Guest Post by Willis Eschenbach
There’s a new paper over at IOP called “Forcing of the wintertime atmospheric circulation by the multidecadal fluctuations of the North Atlantic ocean”, by Y Peings and G Magnusdottir, hereinafter Peings2014. I was particularly interested in a couple of things they discuss in their abstract, which says (emphasis mine):
The North Atlantic sea surface temperature exhibits fluctuations on the multidecadal time scale, a phenomenon known as the Atlantic Multidecadal Oscillation (AMO). This letter demonstrates that the multidecadal fluctuations of the wintertime North Atlantic Oscillation (NAO) are tied to the AMO, with an opposite-signed relationship between the polarities of the AMO and the NAO. Our statistical analyses suggest that the AMO signal precedes the NAO by 10–15 years with an interesting predictability window for decadal forecasting. The AMO footprint is also detected in the multidecadal variability of the intraseasonal weather regimes of the North Atlantic sector. This observational evidence is robust over the entire 20th century and it is supported by numerical experiments with an atmospheric global climate model.

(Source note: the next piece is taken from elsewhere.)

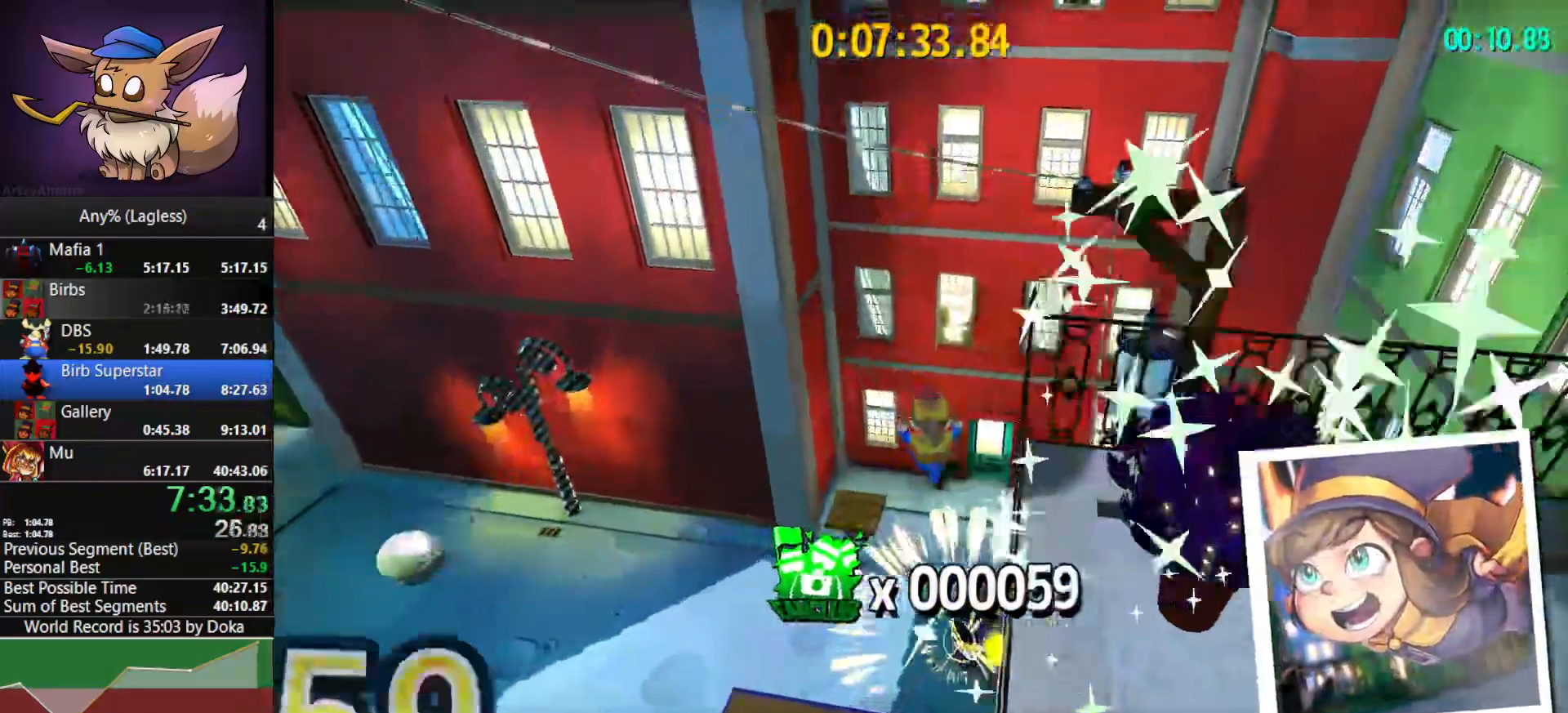
{"keys": ["w"], "mouse": ["right"], "mouse_move": "still", "events": [[250, "w", "down"]]}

Let me start with their claim that the AMO signal precedes the NAO by 10-15 years. Here’s the cross-correlation function for the monthly data, using the full 1856-2112 NOAA AMO and the Hurrell NAO data:
Hmmmm … why am I not finding the relationship between AMO and NAO they discuss? I mean, I see that the largest correlation is at zero, and there is a correlation out 15 years, but it’s all so tiny … what’s the problem?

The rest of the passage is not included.